Yaklaşık kırkbeş dakikalık tırmanışın ardından konaklamayı planladığımız yere ulaştık. Burası çevredeki yaylaya ve su kaynağına yakın ama hiç kimseciklerin de rahatsız edemeyeceği ve kamp ateşinin görüleyeceği kadar sık ağaçlarla kaplı bir yerdi. Kamp ateşi için hemen çalı, çırpı, odun toplamaya başladık. Çadırlarımızı kurduk ve yemeğimizi ateşte kızartmaya başladık. Gece olup da karanlık çökünce beni böylesi yerlere çeken durum da ortaya çıktı. Ortalık öylesine karardı ki, iki metre ötesi simsiyahtı. Böylesi gecelerde gökyüzü apayrı bir güzel olur. O kadar çok yıldız vardır ki şaşırızsınız. Simsiyah gökyüzü silme yıldız olur, parlar. Neden sonra ay ortaya çıkıverdi. Öylesine parlaktı ki, zifiri karanlık kayboldu, gecenin yarısında fenerlerin yardımı olmadan bir akşam vaktiymiş gibi görebilirdiniz. Bunu fırsat bilip gece yürüyüşü yapmayı kararlaştırdık. Yarım saat kadar gece yürüyüşü yapınca fark ettik ki, yağmur bulutları aşağımıza inmiş, dağın yamaçlarını gürültülü bir şekilde ıslatıyor. Neyse ki, biz yukarılarda kalıyorduk da, yağmur bize uğramıyordu. Bu durumun beni ayrıca keyiflendirdiğini belirteyim. Kamp yerine döndüğümüzde ateşi harladık, sıcak mı sıcak muhabbete daldık. Çadıra girdiğimde sabah olmak üzereydi.

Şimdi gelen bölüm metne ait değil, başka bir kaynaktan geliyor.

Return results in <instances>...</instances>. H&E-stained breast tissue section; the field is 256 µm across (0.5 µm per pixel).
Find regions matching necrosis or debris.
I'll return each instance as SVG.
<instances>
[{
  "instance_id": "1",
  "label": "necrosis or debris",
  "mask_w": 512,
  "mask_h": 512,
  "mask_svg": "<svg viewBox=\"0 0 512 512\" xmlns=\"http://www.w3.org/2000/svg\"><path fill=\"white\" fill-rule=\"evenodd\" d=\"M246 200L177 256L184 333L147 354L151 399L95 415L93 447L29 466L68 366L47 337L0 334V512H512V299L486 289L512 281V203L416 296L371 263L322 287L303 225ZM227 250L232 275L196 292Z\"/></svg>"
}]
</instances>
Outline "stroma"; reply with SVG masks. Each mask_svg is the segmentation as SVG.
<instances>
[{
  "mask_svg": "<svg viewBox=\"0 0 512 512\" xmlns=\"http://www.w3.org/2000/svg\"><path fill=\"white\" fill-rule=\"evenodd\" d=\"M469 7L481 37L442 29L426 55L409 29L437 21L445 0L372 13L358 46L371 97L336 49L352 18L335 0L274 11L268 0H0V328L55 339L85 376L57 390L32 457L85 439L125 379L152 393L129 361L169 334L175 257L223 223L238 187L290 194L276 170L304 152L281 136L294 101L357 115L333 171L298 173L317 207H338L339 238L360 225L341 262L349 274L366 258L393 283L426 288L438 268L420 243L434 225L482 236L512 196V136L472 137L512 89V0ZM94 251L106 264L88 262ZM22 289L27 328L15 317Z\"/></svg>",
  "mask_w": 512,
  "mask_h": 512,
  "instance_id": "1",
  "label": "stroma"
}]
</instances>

Dört saatlik uykunun ardından uyandığımda kendimi dipdin, çivi gibi hissediyordum. Bol oksijen bana fazlasıyla iyi gelmişti. Biraz daha kampta kalmak düşüncesiydik, ancak kamp yaptığımız mekan beklediğimiz kadar serin olmayınca yanımızda getirdiğimiz yiyeceklerin bir kısmı bozulmuştu. Bu durum bundan sonraki kamp aktivitelerimiz için iyi bir tecrübe oldu.

İstanbul'a geldiğimde hava ne kadar da sıcak ve bunaltıcıydı.

Monday, July 06, 2009

ben-lik


Beni bilirsin!
Fazla konuşmayı sevmem.
Kimi zaman
Bir denizin köpürmesi vardır gözlerimde,
Kimi zaman
Bir dağın yıkılışı.
Beni bilirsin!
Fazla sevmeyi sevmem.
Bayılırım.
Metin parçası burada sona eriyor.